### TASK PROMPT
Put every line of the items, from the line containing "zusammenführen." down to the end of the items, into a Markdown table with the columns Row and Text. Give each row a number, skip blank lines, and leave the pictures out.

### PROVIDED DATA

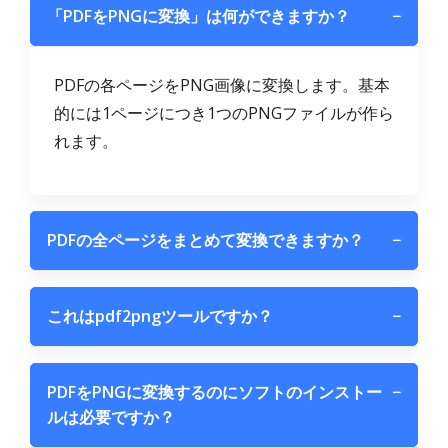
「PDFをPNGに変換」は何ができますか？
−
PDFの各ページをPNG画像に変換します。基本
的には1ページにつき1つのPNGファイルが作ら
れます。
PDFの全ページをまとめて変換できますか？
−
これはpdf2pngツールですか？
−
PDFをPNGに変換するのにソフトのインストー
−
ルは必要ですか？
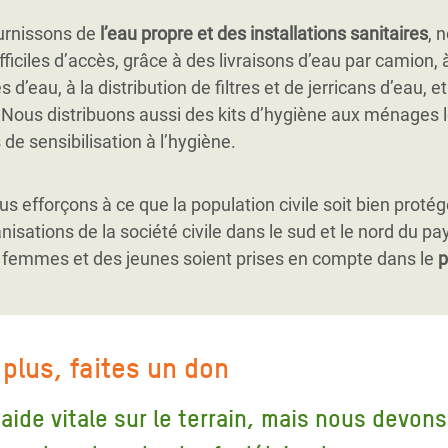
urnissons de
l’eau propre et des installations sanitaires
, 
fficiles d’accès, grâce à des livraisons d’eau par camion, 
d’eau, à la distribution de filtres et de jerricans d’eau, e
. Nous distribuons aussi des kits d’hygiène aux ménages l
de sensibilisation à l’hygiène.
s efforçons à ce que la population civile soit bien proté
nisations de la société civile dans le sud et le nord du pay
 femmes et des jeunes soient prises en compte dans le
p
 plus, faites un don
aide vitale sur le terrain, mais nous devons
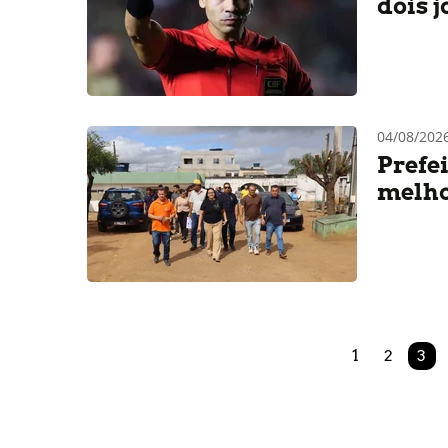
dois 
04/08/202
Prefe
melho
1
2
3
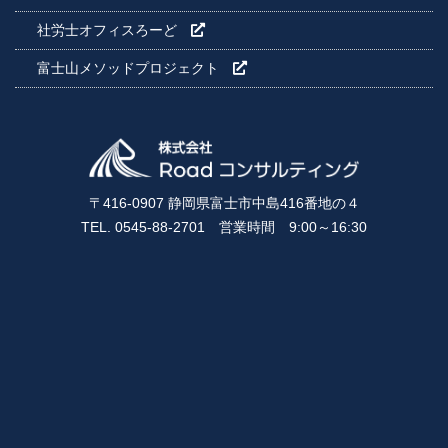
社労士オフィスろーど
富士山メソッドプロジェクト
〒416-0907 静岡県富士市中島416番地の４
TEL. 0545-88-2701 営業時間 9:00～16:30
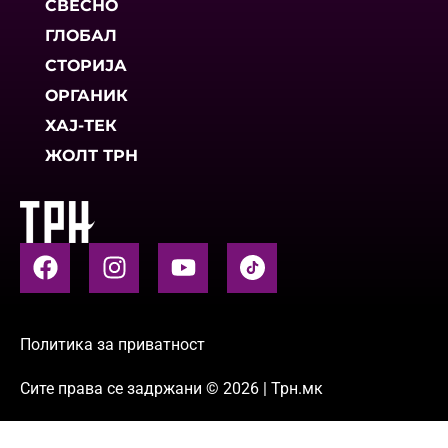
СВЕСНО
ГЛОБАЛ
СТОРИЈА
ОРГАНИК
ХАЈ-ТЕК
ЖОЛТ ТРН
Политика за приватност
Сите права се задржани © 2026 | Трн.мк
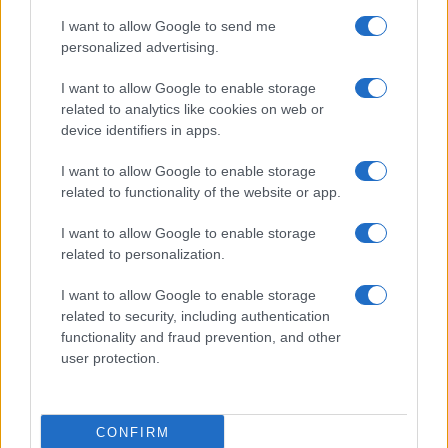
I want to allow Google to send me
personalized advertising.
I want to allow Google to enable storage
El petróleo Brent cae un 8.46% y arrastra a las materias
related to analytics like cookies on web or
primas
device identifiers in apps.
Lucía Herrera · 5 Ago 2026
I want to allow Google to enable storage
related to functionality of the website or app.
COTIZACIONES CRYPTO
I want to allow Google to enable storage
related to personalization.
Nombre
Precio
I want to allow Google to enable storage
related to security, including authentication
$64,929.00
Bitcoin
functionality and fraud prevention, and other
(BTC)
user protection.
$1,914.27
Ethereum
(ETH)
CONFIRM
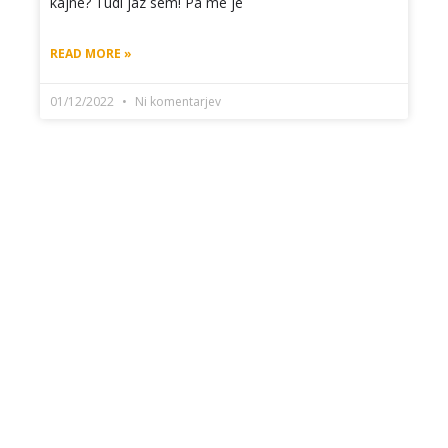
kajne? Tudi jaz sem! Pa me je
READ MORE »
01/12/2022
Ni komentarjev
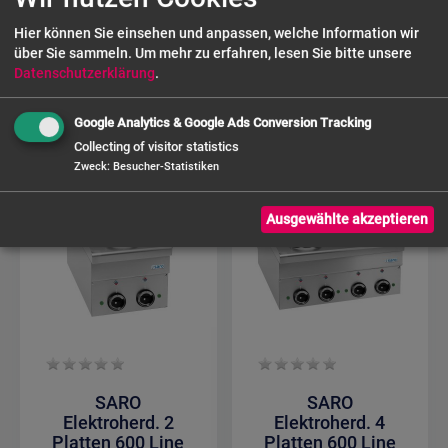
E4F6
Hier können Sie einsehen und anpassen, welche Information wir
über Sie sammeln.
Um mehr zu erfahren, lesen Sie bitte unsere
2.294,50 €
Datenschutzerklärung
.
Google Analytics & Google Ads Conversion Tracking
Collecting of visitor statistics
Zweck
:
Besucher-Statistiken
Ausgewählte akzeptieren
SARO
SARO
Elektroherd. 2
Elektroherd. 4
Platten 600 Line
Platten 600 Line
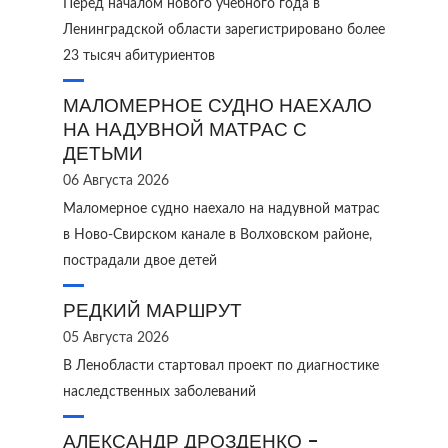
Перед началом нового учебного года в
Ленинградской области зарегистрировано более
23 тысяч абитуриентов
МАЛОМЕРНОЕ СУДНО НАЕХАЛО
НА НАДУВНОЙ МАТРАС С
ДЕТЬМИ
06 Августа 2026
Маломерное судно наехало на надувной матрас
в Ново‑Свирском канале в Волховском районе,
пострадали двое детей
РЕДКИЙ МАРШРУТ
05 Августа 2026
В Ленобласти стартовал проект по диагностике
наследственных заболеваний
АЛЕКСАНДР ДРОЗДЕНКО -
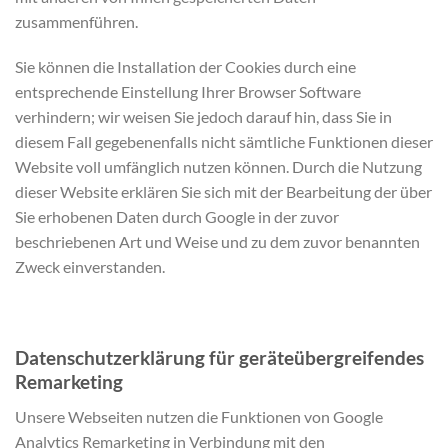
zusammenführen.
Sie können die Installation der Cookies durch eine
entsprechende Einstellung Ihrer Browser Software
verhindern; wir weisen Sie jedoch darauf hin, dass Sie in
diesem Fall gegebenenfalls nicht sämtliche Funktionen dieser
Website voll umfänglich nutzen können. Durch die Nutzung
dieser Website erklären Sie sich mit der Bearbeitung der über
Sie erhobenen Daten durch Google in der zuvor
beschriebenen Art und Weise und zu dem zuvor benannten
Zweck einverstanden.
Datenschutzerklärung für geräteübergreifendes
Remarketing
Unsere Webseiten nutzen die Funktionen von Google
Analytics Remarketing in Verbindung mit den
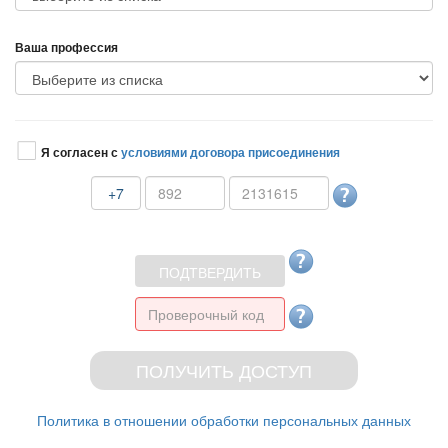
аша профессия
Я согласен с
условиями договора присоединения
+7
Политика в отношении обработки персональных данных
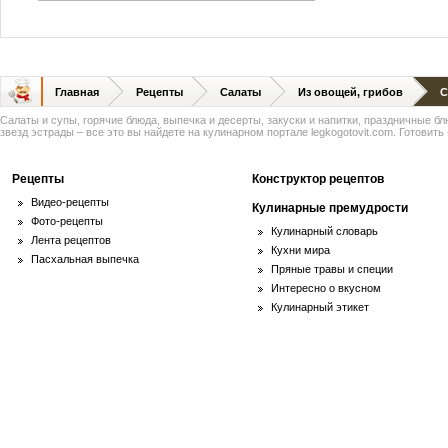
Главная
Рецепты
Салаты
Из овощей, грибов
С
Салаты и супы, горячие блюда, выпечка и десерты, закуски и напитки, праздничные б
звезд эстрады – все это вы найдете на кулинарном портале legkogotovit.com. Готовить -
Рецепты
Конструктор рецептов
Видео-рецепты
Кулинарные премудрости
Фото-рецепты
Кулинарный словарь
Лента рецептов
Кухни мира
Пасхальная выпечка
Пряные травы и специи
Интересно о вкусном
Кулинарный этикет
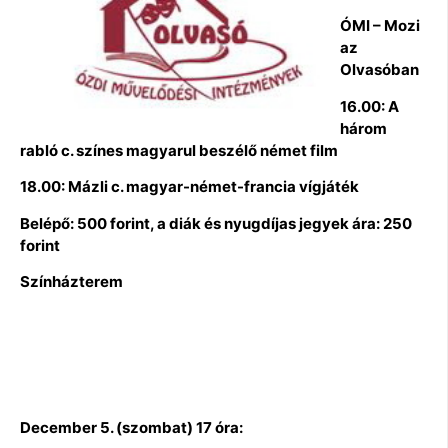
ÓMI – Mozi
az
Olvasóban
16.00: A
három
rabló c. színes magyarul beszélő német film
18.00: Mázli c. magyar-német-francia vígjáték
Belépő: 500 forint, a diák és nyugdíjas jegyek ára: 250
forint
Színházterem
December 5. (szombat) 17 óra:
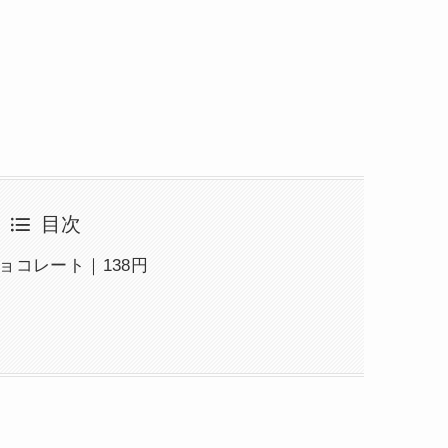
目次
ョコレート｜138円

### RESULT FOR THIS TASK
| Row | Text |
|---|---|
| 1 | zusammenführen. |
| 2 | Sie können die Installation der Cookies durch eine |
| 3 | entsprechende Einstellung Ihrer Browser Software |
| 4 | verhindern; wir weisen Sie jedoch darauf hin, dass Sie in |
| 5 | diesem Fall gegebenenfalls nicht sämtliche Funktionen dieser |
| 6 | Website voll umfänglich nutzen können. Durch die Nutzung |
| 7 | dieser Website erklären Sie sich mit der Bearbeitung der über |
| 8 | Sie erhobenen Daten durch Google in der zuvor |
| 9 | beschriebenen Art und Weise und zu dem zuvor benannten |
| 10 | Zweck einverstanden. |
| 11 | Datenschutzerklärung für geräteübergreifendes |
| 12 | Remarketing |
| 13 | Unsere Webseiten nutzen die Funktionen von Google |
| 14 | Analytics Remarketing in Verbindung mit den |
| 15 | аша профессия |
| 16 | Я согласен с |
| 17 | условиями договора присоединения |
| 18 | +7 |
| 19 | Политика в отношении обработки персональных данных |
| 20 | Главная |
| 21 | Рецепты |
| 22 | Салаты |
| 23 | Из овощей, грибов |
| 24 | С |
| 25 | Салаты и супы, горячие блюда, выпечка и десерты, закуски и напитки, праздничные б |
| 26 | звезд эстрады – все это вы найдете на кулинарном портале legkogotovit.com. Готовить - |
| 27 | Рецепты |
| 28 | Конструктор рецептов |
| 29 | Видео-рецепты |
| 30 | Кулинарные премудрости |
| 31 | Фото-рецепты |
| 32 | Кулинарный словарь |
| 33 | Лента рецептов |
| 34 | Кухни мира |
| 35 | Пасхальная выпечка |
| 36 | Пряные травы и специи |
| 37 | Интересно о вкусном |
| 38 | Кулинарный этикет |
| 39 | ÓMI – Mozi |
| 40 | az |
| 41 | Olvasóban |
| 42 | 16.00: A |
| 43 | három |
| 44 | rabló c. színes magyarul beszélő német film |
| 45 | 18.00: Mázli c. magyar-német-francia vígjáték |
| 46 | Belépő: 500 forint, a diák és nyugdíjas jegyek ára: 250 |
| 47 | forint |
| 48 | Színházterem |
| 49 | December 5. (szombat) 17 óra: |
| 50 | 目次 |
| 51 | ョコレート｜138円 |